A defensible ai lms rfp template is more than a procurement document — it is a forcing function for institutional alignment on data privacy, integration depth, accessibility, and pedagogical fit. The ai lms rfp template described in this guide is built around the assumption that buying ai lms rfp template is a 12-18 month commitment, not a quarter, and that the institution's ability to articulate what success looks like before signing matters more than the feature checklist a vendor publishes. Use this ai lms rfp template as a starting point, adapt the weighting to your institution's priorities, and budget time for a structured pilot before the contract is finalized.

References and Further Reading

The frameworks, standards, and research cited throughout this article draw on the following sources.

EDUCAUSE Review on AI in higher education — educause.edu
OECD — AI and the future of skills (OECD.AI) — oecd.org

Frequently Asked Questions

How long does a typical university AI LMS RFP take?

A typical RFP takes 8-9 months from the decision to procure to the contract signature. The phases include requirements gathering (6 weeks), RFP drafting (4 weeks), vendor responses (6 weeks), evaluation (6 weeks), and negotiation (8 weeks). Compressed timelines of 3-4 months are possible but increase the risk of a flawed procurement.

How many vendors should be in the longlist and the shortlist?

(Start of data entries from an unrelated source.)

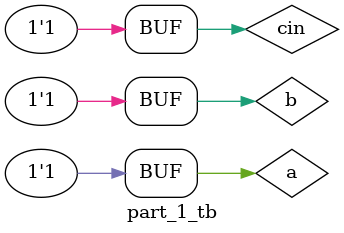
<source format=v>
`include "dataflow.v"
module part_1_tb();
wire diff,borrow;
reg a,b,cin;
part_1 Instance0(a,b,cin,diff,borrow);
initial begin
$dumpfile("test.vcd");
$dumpvars(0,part_1_tb);
a=0;b=0;cin=0;
 #1 cin=1;
 #1 b=1;cin=0;
 #1 cin=1;
 #1 a=1;b=0;cin=0;
 #1 cin=1;
 #1 b=1;cin=0;
 #1 cin=1;
end
initial begin
$monitor("%t, a=%d | b=%d | cin=%d | diff=%d | borrow=%d", $time, a,b,cin,borrow,diff);
end
endmodule


</source>
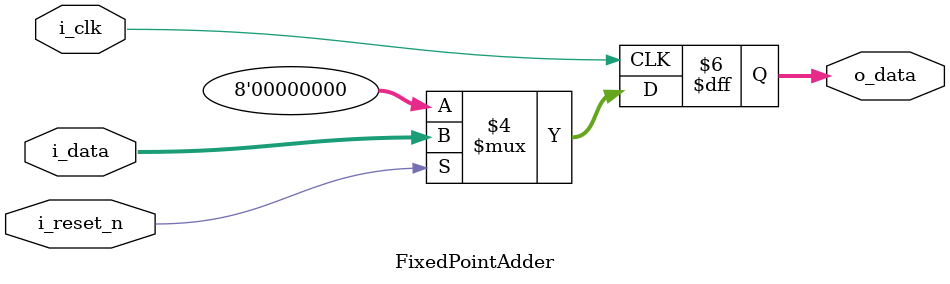
<source format=v>

`default_nettype none
`timescale 1ps/1ps

module FixedPointAdder(
    input   wire    [0:0]   i_clk,
    input   wire    [0:0]   i_reset_n,
    input   wire    [7:0]   i_data,
    output  reg     [7:0]   o_data
);

always @(posedge i_clk) begin
    if(!i_reset_n) begin
        o_data <= 8'h00;
    end else begin
        o_data <= i_data;
    end
end

endmodule

</source>
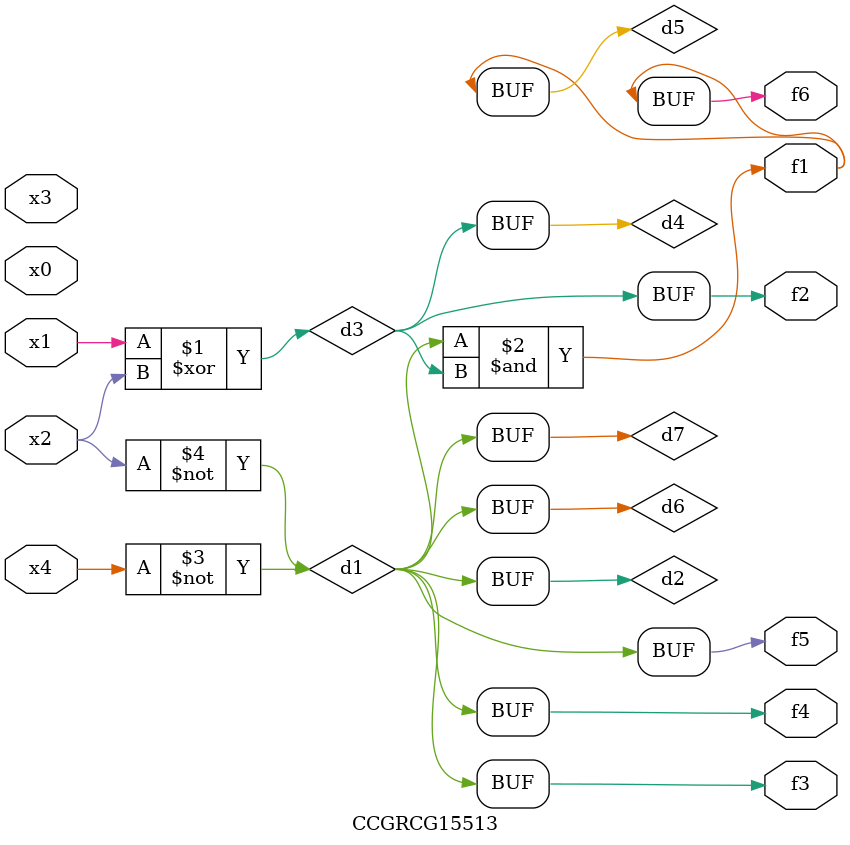
<source format=v>
module CCGRCG15513(
	input x0, x1, x2, x3, x4,
	output f1, f2, f3, f4, f5, f6
);

	wire d1, d2, d3, d4, d5, d6, d7;

	not (d1, x4);
	not (d2, x2);
	xor (d3, x1, x2);
	buf (d4, d3);
	and (d5, d1, d3);
	buf (d6, d1, d2);
	buf (d7, d2);
	assign f1 = d5;
	assign f2 = d4;
	assign f3 = d7;
	assign f4 = d7;
	assign f5 = d7;
	assign f6 = d5;
endmodule

</source>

A typical longlist is 5-10 vendors. The longlist is sourced from peer institutions, industry analyst reports, and market awareness. A typical shortlist is 3-5 vendors, narrowed from the longlist based on the initial RFI responses. The pilot is conducted with 2-3 vendors. The selection is made from the pilot-verified shortlist.

What is the most common mistake in AI LMS RFPs?

The most common mistake is the vague requirements. The requirements that are vague (e.g., "the platform must integrate with our systems") produce vague responses and enable the vendor's interpretation. The requirements should be specific, measurable, and testable. A requirement that cannot be verified is a requirement that will not be enforced.

Should the AI capability be weighted more than the traditional LMS features?

The AI capability should be weighted in proportion to the university's strategic priorities, typically 25-35% of the total score. A weight of 50% or more can produce a vendor with strong AI but weak traditional features. The weighting should be balanced. The AI capability is the differentiator, but the traditional features are the foundation.

How do I handle a vendor that will not accept the university's standard contract?

The vendor's refusal to accept the university's standard contract is a red flag. The vendor that is not willing to negotiate the contract is a vendor that does not value the relationship. The university should walk away from the vendor and select a vendor that is willing to negotiate. The contract is the enforcement mechanism for the relationship.